_Work required_
Repeat the data that follows verbatim. Images are not part of the copy.

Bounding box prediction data
++++

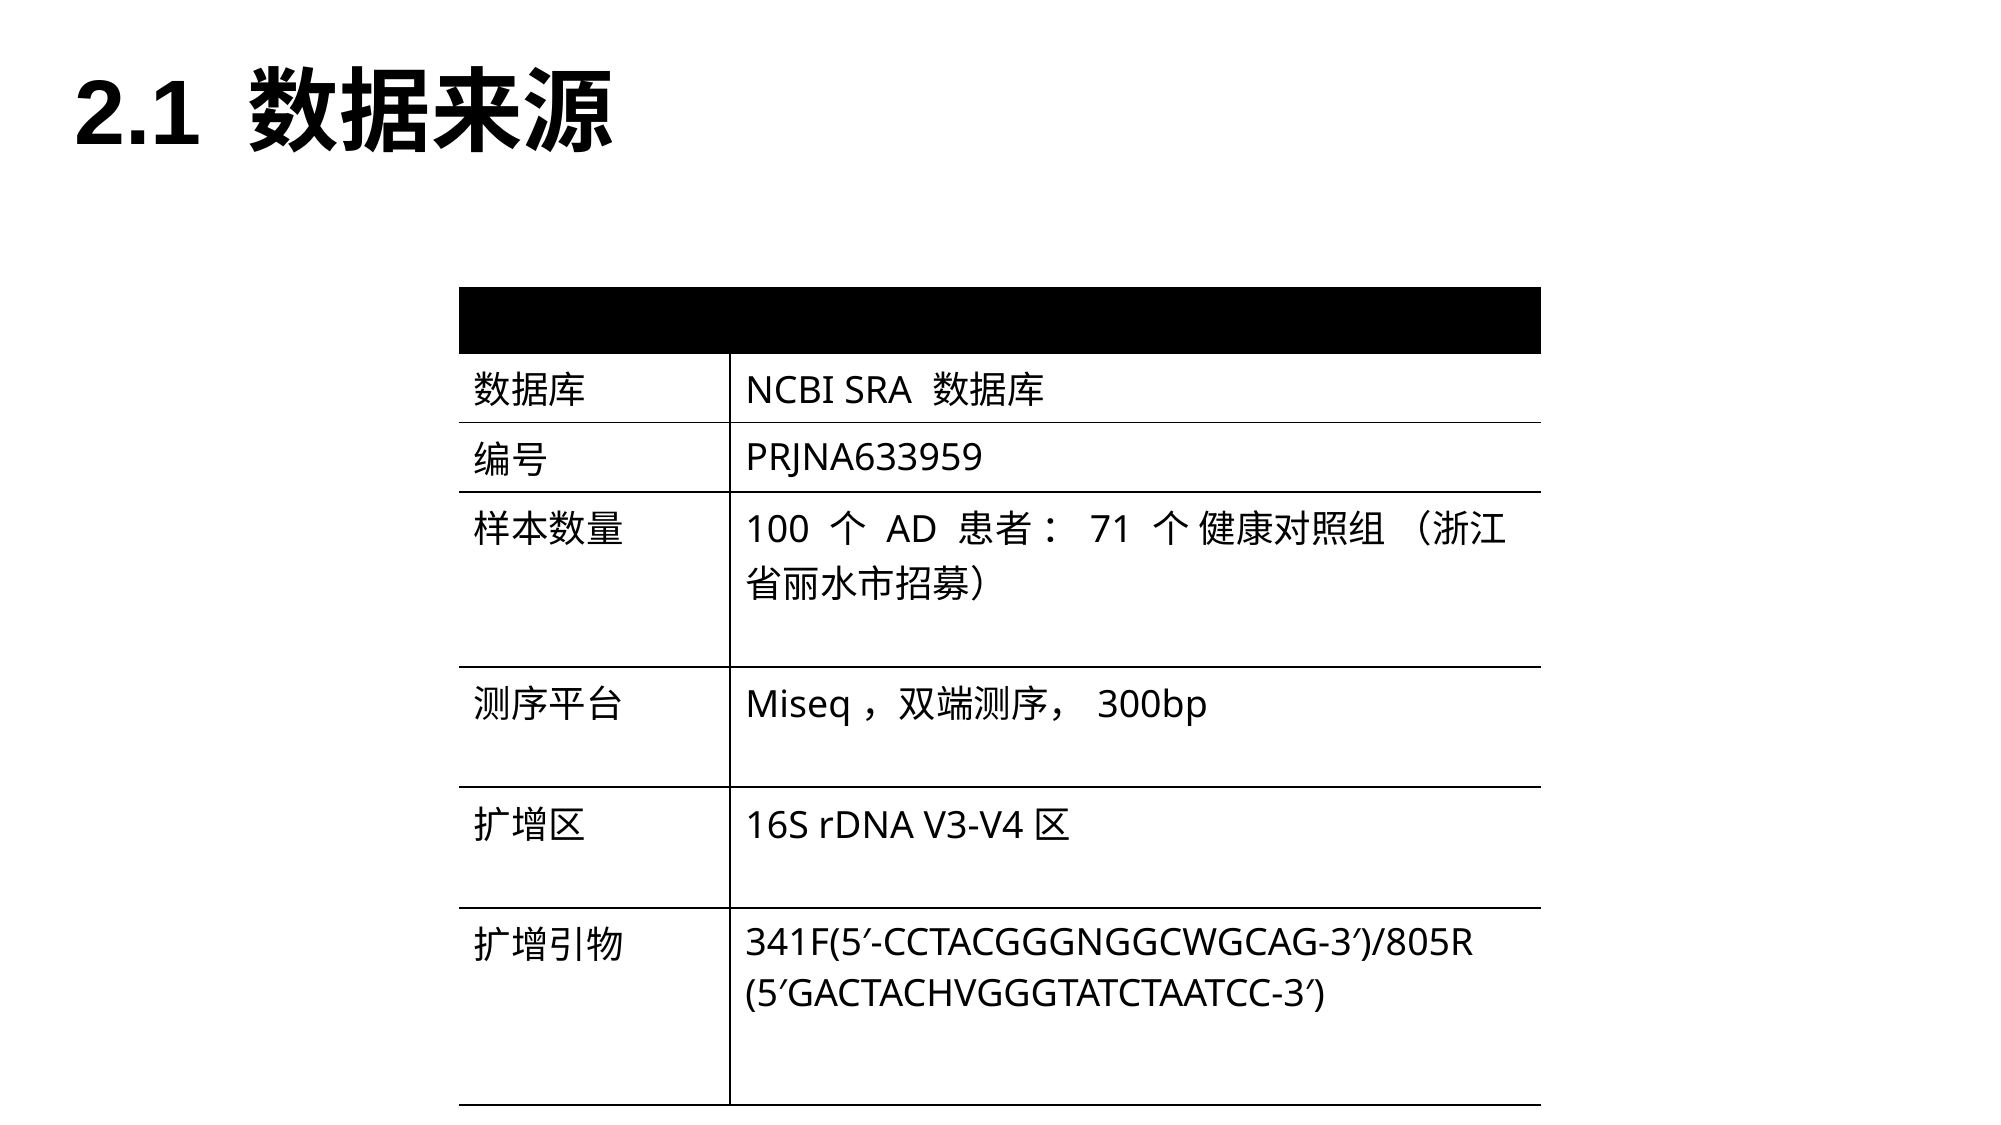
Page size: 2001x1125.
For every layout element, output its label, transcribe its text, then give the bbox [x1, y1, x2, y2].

table_cell 数据库 [459, 354, 729, 422]
table_cell 测序平台 [459, 668, 729, 786]
table_cell 16S rDNA V3-V4区 [731, 788, 1541, 907]
table_cell 样本数量 [459, 493, 729, 666]
text_box 2.1 数据来源 [59, 0, 1785, 218]
table_cell 100 个 AD 患者 ：71 个 健康对照组 （浙江省丽水市招募） [731, 493, 1541, 666]
table_cell Miseq，双端测序，300bp [731, 668, 1541, 786]
table_cell 编号 [459, 423, 729, 491]
table_cell 扩增区 [459, 788, 729, 907]
table_cell 扩增引物 [459, 909, 729, 1104]
table_header [459, 287, 729, 352]
table_cell PRJNA633959 [731, 423, 1541, 491]
table_cell 341F(5′-CCTACGGGNGGCWGCAG-3′)/805R (5′GACTACHVGGGTATCTAATCC-3′) [731, 909, 1541, 1104]
table_cell NCBI SRA 数据库 [731, 354, 1541, 422]
table_header [731, 287, 1541, 352]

++++

_Result_
Page size: 2001x1125.
For every layout element, output its label, transcribe its text, then give the bbox [x1, y1, x2, y2].

table_cell 数据库 [459, 354, 729, 422]
table_cell 测序平台 [459, 668, 729, 786]
table_cell 16S rDNA V3-V4区 [731, 788, 1541, 907]
table_cell 样本数量 [459, 493, 729, 666]
text_box 2.1 数据来源 [59, 0, 1785, 218]
table_cell 100 个 AD 患者 ：71 个 健康对照组 （浙江省丽水市招募） [731, 493, 1541, 666]
table_cell Miseq，双端测序，300bp [731, 668, 1541, 786]
table_cell 编号 [459, 423, 729, 491]
table_cell 扩增区 [459, 788, 729, 907]
table_cell 扩增引物 [459, 909, 729, 1104]
table_header [459, 287, 729, 352]
table_cell PRJNA633959 [731, 423, 1541, 491]
table_cell 341F(5′-CCTACGGGNGGCWGCAG-3′)/805R (5′GACTACHVGGGTATCTAATCC-3′) [731, 909, 1541, 1104]
table_cell NCBI SRA 数据库 [731, 354, 1541, 422]
table_header [731, 287, 1541, 352]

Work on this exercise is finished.